● **Exercise prompt**
Count the lines of data below that include "SERVICE". Provide only the number.

● **Data listing**
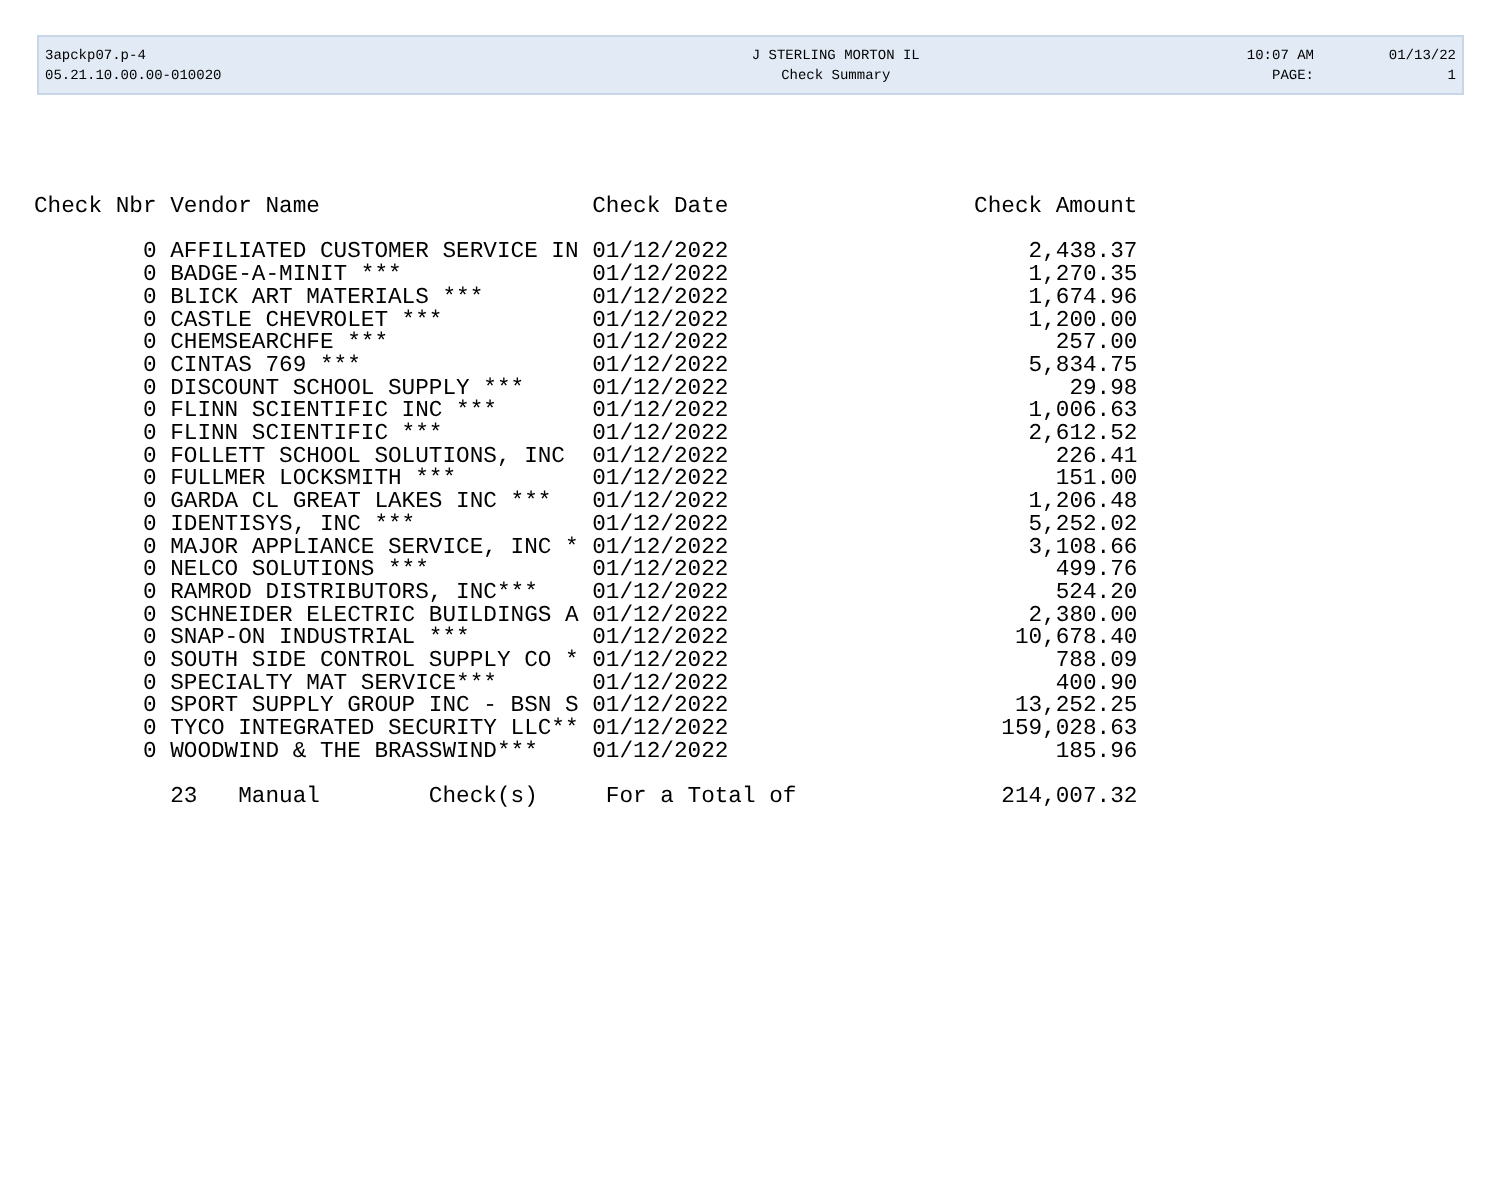| 3apckp07.p-4 | J STERLING MORTON IL | 10:07 AM | 01/13/22 |
| 05.21.10.00.00-010020 | Check Summary | PAGE: | 1 |
| Check Nbr | Vendor Name | Check Date | Check Amount |
| --- | --- | --- | --- |
| 0 | AFFILIATED CUSTOMER SERVICE IN | 01/12/2022 | 2,438.37 |
| 0 | BADGE-A-MINIT *** | 01/12/2022 | 1,270.35 |
| 0 | BLICK ART MATERIALS *** | 01/12/2022 | 1,674.96 |
| 0 | CASTLE CHEVROLET *** | 01/12/2022 | 1,200.00 |
| 0 | CHEMSEARCHFE *** | 01/12/2022 | 257.00 |
| 0 | CINTAS 769 *** | 01/12/2022 | 5,834.75 |
| 0 | DISCOUNT SCHOOL SUPPLY *** | 01/12/2022 | 29.98 |
| 0 | FLINN SCIENTIFIC INC *** | 01/12/2022 | 1,006.63 |
| 0 | FLINN SCIENTIFIC *** | 01/12/2022 | 2,612.52 |
| 0 | FOLLETT SCHOOL SOLUTIONS, INC | 01/12/2022 | 226.41 |
| 0 | FULLMER LOCKSMITH *** | 01/12/2022 | 151.00 |
| 0 | GARDA CL GREAT LAKES INC *** | 01/12/2022 | 1,206.48 |
| 0 | IDENTISYS, INC *** | 01/12/2022 | 5,252.02 |
| 0 | MAJOR APPLIANCE SERVICE, INC * | 01/12/2022 | 3,108.66 |
| 0 | NELCO SOLUTIONS *** | 01/12/2022 | 499.76 |
| 0 | RAMROD DISTRIBUTORS, INC*** | 01/12/2022 | 524.20 |
| 0 | SCHNEIDER ELECTRIC BUILDINGS A | 01/12/2022 | 2,380.00 |
| 0 | SNAP-ON INDUSTRIAL *** | 01/12/2022 | 10,678.40 |
| 0 | SOUTH SIDE CONTROL SUPPLY CO * | 01/12/2022 | 788.09 |
| 0 | SPECIALTY MAT SERVICE*** | 01/12/2022 | 400.90 |
| 0 | SPORT SUPPLY GROUP INC - BSN S | 01/12/2022 | 13,252.25 |
| 0 | TYCO INTEGRATED SECURITY LLC** | 01/12/2022 | 159,028.63 |
| 0 | WOODWIND & THE BRASSWIND*** | 01/12/2022 | 185.96 |
| | 23 Manual Check(s) | For a Total of | 214,007.32 |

● **Response box**
3